▸ **WORK TASK**
"round" appears in how many lines of the entries? State only the number.

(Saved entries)
__________________________________________________

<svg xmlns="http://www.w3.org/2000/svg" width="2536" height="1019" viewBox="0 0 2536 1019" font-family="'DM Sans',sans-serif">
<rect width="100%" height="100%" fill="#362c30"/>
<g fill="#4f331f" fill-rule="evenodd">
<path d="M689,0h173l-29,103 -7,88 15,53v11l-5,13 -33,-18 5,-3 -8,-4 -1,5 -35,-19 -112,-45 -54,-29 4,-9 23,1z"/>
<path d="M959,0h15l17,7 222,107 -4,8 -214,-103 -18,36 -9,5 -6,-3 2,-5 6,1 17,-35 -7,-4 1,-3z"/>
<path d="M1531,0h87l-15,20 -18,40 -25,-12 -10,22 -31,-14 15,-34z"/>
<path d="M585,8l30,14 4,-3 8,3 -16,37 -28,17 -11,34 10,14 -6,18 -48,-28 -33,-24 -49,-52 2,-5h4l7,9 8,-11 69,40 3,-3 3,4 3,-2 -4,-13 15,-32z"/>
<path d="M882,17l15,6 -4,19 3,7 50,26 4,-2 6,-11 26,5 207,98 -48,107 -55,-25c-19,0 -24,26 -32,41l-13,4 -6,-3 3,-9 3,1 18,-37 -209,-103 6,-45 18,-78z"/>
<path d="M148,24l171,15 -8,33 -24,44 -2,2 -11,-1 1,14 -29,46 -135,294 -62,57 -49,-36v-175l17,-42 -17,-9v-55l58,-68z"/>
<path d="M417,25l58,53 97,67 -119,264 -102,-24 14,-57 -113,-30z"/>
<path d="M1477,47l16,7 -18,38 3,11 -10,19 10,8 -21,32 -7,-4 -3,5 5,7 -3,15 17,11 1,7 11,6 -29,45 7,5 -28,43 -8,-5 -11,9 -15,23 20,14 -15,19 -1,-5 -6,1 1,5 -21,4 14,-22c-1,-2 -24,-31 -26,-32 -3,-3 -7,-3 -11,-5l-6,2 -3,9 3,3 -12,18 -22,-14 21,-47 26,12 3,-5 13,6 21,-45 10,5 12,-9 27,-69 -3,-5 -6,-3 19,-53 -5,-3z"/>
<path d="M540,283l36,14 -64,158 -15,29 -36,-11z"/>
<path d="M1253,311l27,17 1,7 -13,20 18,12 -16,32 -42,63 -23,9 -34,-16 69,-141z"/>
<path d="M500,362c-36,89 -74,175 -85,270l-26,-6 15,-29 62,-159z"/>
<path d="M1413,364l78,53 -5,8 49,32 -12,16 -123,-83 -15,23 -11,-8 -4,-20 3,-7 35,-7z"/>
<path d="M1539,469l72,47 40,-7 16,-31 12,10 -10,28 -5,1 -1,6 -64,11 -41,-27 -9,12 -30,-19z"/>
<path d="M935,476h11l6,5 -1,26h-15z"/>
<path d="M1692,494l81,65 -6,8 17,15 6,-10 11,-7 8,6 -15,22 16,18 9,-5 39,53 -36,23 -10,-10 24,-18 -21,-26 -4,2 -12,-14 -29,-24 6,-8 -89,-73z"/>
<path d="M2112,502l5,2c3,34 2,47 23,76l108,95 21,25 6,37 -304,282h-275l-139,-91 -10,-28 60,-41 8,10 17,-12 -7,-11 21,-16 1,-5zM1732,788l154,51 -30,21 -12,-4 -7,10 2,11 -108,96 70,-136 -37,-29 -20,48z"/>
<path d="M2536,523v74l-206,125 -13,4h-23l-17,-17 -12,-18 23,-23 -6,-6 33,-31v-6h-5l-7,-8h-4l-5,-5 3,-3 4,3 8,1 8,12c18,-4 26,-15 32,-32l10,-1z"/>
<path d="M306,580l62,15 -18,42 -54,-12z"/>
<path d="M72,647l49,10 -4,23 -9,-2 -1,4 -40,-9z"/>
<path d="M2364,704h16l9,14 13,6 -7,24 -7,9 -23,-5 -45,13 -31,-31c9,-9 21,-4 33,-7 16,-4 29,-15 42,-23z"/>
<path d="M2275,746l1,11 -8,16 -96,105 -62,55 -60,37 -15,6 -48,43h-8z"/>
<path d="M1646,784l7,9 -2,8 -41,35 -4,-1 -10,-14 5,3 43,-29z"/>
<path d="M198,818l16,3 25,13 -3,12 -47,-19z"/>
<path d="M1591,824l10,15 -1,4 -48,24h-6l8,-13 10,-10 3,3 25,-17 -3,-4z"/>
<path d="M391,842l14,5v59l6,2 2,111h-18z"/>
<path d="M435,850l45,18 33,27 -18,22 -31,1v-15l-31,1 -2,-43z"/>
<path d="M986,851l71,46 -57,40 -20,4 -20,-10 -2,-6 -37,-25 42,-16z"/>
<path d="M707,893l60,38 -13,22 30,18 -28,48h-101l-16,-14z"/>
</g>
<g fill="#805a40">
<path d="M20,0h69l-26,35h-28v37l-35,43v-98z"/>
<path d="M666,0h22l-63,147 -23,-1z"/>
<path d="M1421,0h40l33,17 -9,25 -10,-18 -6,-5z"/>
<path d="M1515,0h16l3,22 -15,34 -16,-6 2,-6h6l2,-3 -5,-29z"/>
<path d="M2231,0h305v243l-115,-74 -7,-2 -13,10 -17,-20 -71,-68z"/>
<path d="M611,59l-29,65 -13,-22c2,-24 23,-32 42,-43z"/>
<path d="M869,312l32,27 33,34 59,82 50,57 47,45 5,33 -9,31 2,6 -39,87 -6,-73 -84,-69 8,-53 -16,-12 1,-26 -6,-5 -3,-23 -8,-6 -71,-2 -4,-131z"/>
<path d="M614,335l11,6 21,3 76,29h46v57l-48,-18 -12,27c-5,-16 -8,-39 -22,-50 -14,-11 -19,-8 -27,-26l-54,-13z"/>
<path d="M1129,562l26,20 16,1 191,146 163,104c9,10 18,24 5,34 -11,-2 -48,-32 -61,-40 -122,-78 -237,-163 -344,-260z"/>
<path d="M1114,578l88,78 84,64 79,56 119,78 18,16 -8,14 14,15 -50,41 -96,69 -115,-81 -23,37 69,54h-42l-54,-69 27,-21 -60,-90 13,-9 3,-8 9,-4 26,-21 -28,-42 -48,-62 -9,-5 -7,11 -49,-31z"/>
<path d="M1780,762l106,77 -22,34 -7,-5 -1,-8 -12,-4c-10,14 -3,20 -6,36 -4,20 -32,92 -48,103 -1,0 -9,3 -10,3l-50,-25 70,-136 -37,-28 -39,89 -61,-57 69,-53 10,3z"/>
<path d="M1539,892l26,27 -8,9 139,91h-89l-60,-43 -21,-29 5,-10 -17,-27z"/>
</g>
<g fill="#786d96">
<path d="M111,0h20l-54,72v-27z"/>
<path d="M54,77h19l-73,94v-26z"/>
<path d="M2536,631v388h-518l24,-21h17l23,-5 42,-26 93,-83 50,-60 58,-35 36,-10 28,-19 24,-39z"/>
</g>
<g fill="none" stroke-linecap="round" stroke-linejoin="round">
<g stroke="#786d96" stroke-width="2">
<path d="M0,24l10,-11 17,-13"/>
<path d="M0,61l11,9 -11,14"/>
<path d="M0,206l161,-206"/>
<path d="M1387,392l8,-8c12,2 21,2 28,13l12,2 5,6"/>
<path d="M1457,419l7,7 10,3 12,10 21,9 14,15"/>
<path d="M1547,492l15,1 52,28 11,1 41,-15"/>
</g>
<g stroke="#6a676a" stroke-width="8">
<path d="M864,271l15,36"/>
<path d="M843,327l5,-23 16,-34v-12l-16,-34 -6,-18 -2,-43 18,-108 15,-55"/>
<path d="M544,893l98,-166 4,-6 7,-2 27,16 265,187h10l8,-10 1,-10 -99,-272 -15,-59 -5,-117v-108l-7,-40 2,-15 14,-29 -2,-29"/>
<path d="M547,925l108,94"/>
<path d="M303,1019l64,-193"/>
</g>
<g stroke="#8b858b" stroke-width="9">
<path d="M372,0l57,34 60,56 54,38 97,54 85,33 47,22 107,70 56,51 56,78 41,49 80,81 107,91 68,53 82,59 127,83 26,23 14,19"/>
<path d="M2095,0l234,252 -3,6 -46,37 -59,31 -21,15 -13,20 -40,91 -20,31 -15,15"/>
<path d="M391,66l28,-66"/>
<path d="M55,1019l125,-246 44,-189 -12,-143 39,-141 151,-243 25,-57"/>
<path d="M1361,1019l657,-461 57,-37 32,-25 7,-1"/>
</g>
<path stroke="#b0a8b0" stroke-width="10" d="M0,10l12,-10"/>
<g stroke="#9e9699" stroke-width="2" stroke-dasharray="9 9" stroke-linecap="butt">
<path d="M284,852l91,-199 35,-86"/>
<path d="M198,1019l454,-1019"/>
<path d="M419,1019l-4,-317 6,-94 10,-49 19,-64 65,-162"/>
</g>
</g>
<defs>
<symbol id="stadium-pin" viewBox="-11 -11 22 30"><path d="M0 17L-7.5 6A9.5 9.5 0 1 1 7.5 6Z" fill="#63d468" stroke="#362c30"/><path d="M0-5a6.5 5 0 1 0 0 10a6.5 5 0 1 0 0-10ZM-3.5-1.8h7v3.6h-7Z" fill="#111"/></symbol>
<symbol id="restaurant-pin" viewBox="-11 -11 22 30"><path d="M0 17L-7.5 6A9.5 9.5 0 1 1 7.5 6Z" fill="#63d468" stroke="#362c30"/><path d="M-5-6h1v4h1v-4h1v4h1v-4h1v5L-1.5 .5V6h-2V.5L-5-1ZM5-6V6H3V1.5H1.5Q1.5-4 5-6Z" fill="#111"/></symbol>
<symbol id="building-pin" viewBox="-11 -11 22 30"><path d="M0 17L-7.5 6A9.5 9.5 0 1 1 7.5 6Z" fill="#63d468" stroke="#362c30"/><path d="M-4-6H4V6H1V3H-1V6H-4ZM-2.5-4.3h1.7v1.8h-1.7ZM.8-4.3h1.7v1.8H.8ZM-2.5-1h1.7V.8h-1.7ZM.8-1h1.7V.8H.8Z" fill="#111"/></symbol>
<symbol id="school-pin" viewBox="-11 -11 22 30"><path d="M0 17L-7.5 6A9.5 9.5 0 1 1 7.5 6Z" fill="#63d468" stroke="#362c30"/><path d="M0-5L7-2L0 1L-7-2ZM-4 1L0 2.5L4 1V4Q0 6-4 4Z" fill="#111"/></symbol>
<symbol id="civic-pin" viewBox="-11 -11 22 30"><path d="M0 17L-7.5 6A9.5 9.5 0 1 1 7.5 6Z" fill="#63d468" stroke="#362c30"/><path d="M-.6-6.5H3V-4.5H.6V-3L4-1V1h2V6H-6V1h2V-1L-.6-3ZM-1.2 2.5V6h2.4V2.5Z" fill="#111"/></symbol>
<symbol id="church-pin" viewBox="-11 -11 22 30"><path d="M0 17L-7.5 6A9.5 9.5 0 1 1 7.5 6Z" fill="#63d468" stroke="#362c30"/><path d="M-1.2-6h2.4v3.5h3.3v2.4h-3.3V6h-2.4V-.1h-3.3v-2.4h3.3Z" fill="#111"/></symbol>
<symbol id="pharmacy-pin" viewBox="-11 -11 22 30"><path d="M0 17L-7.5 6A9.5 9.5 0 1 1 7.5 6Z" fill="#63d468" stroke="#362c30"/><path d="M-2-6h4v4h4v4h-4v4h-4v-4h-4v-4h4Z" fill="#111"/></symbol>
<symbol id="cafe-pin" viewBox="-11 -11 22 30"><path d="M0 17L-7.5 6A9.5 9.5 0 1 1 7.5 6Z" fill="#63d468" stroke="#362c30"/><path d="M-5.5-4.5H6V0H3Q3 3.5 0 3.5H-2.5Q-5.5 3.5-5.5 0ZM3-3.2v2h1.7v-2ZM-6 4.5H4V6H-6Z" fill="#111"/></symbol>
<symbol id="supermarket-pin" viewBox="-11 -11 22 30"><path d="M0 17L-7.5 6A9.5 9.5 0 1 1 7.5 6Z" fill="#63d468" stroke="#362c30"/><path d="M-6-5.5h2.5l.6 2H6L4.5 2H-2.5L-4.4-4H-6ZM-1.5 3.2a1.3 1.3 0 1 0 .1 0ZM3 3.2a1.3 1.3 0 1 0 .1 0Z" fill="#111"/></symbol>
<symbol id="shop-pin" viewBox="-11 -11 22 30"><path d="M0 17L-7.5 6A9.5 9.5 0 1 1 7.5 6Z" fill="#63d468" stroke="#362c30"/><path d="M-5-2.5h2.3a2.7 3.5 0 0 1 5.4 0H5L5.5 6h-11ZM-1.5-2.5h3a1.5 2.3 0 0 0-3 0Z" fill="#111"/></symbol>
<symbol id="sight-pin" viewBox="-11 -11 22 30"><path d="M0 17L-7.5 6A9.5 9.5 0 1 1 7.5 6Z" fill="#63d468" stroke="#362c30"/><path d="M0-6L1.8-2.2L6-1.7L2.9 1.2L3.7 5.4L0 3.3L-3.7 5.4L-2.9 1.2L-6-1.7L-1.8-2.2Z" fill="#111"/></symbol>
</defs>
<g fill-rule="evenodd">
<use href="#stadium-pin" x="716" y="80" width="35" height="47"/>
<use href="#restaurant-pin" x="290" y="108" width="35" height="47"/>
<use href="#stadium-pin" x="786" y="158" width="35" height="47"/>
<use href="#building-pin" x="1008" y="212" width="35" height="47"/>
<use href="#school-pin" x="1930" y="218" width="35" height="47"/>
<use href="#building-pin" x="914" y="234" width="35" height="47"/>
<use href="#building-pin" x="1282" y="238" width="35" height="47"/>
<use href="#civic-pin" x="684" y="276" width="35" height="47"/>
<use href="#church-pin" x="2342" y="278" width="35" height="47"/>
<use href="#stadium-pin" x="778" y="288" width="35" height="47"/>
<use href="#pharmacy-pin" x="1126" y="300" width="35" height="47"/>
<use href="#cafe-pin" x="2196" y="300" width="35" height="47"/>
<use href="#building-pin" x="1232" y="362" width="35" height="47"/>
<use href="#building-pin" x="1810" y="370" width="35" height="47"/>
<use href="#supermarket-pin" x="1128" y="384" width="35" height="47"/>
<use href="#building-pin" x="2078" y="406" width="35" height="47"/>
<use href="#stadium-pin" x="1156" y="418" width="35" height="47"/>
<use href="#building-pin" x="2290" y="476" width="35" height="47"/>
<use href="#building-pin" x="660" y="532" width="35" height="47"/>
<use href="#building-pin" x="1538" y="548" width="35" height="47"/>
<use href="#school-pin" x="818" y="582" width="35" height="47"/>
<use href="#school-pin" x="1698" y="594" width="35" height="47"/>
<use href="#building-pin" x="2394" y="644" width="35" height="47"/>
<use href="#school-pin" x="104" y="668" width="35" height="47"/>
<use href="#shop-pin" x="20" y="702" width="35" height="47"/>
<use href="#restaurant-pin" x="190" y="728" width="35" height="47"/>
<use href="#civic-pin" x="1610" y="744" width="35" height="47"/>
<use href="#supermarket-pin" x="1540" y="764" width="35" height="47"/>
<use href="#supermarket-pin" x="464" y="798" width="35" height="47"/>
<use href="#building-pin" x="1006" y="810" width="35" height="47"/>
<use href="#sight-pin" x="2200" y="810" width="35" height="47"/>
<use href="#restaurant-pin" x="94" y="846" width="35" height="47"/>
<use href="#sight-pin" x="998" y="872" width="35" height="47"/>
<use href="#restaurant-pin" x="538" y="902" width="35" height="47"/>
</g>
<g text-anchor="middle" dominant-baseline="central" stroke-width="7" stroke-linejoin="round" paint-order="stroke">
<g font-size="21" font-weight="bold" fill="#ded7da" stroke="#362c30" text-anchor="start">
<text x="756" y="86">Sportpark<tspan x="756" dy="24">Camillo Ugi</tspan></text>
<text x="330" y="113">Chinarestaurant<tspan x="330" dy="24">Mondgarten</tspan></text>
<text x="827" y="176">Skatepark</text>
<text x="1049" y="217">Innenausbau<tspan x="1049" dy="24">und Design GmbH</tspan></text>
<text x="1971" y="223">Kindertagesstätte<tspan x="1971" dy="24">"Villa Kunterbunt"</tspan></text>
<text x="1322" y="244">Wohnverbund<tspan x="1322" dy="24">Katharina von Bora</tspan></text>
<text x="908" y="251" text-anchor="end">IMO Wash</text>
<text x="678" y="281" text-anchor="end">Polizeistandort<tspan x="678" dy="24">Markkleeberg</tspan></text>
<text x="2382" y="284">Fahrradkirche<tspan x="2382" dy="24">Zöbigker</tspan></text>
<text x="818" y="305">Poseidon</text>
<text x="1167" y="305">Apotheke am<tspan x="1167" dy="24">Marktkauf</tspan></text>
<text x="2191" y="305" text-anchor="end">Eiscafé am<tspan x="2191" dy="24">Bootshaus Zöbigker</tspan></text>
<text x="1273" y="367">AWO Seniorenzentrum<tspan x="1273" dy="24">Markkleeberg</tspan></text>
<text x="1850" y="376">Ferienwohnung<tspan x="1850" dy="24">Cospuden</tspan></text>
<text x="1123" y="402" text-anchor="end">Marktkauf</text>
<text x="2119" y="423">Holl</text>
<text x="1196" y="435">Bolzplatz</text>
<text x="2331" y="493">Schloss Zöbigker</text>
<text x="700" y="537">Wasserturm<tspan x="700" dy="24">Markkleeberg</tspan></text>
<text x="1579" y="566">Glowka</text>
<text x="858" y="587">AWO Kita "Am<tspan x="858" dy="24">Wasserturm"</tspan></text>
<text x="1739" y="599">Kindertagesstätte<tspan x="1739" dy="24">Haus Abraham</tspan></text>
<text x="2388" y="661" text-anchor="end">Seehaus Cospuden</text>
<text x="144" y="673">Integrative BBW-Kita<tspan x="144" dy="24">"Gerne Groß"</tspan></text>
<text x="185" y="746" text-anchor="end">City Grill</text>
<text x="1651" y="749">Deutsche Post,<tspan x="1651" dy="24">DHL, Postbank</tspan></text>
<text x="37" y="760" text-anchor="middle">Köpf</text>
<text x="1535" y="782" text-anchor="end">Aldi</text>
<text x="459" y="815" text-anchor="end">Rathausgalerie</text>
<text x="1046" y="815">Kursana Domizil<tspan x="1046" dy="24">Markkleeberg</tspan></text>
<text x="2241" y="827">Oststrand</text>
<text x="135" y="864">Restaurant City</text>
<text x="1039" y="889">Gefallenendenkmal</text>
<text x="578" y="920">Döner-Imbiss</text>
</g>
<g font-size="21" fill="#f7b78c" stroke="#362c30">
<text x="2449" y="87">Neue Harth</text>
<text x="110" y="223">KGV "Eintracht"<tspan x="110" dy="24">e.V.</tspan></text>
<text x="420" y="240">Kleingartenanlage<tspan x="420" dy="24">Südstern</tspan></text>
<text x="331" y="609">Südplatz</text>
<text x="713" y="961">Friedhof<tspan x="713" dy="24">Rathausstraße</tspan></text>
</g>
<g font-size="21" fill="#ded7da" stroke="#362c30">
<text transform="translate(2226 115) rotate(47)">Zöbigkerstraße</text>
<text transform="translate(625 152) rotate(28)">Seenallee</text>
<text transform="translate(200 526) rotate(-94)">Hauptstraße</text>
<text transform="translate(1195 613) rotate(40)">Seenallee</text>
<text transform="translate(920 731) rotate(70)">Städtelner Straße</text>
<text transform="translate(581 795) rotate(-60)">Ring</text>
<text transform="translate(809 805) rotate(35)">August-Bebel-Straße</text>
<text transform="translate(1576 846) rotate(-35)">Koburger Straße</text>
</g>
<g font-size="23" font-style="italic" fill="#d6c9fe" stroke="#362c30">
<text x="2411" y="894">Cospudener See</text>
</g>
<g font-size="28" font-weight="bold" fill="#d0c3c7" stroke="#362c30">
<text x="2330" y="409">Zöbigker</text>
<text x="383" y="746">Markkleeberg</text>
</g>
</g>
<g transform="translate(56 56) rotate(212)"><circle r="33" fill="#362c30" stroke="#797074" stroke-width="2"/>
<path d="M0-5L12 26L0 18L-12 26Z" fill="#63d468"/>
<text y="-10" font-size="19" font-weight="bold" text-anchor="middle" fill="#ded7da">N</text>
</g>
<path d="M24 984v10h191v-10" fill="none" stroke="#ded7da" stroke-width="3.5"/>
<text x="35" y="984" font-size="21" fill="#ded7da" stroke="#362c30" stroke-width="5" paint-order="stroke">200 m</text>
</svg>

__________________________________________________

▸ **RESULT BELOW**
2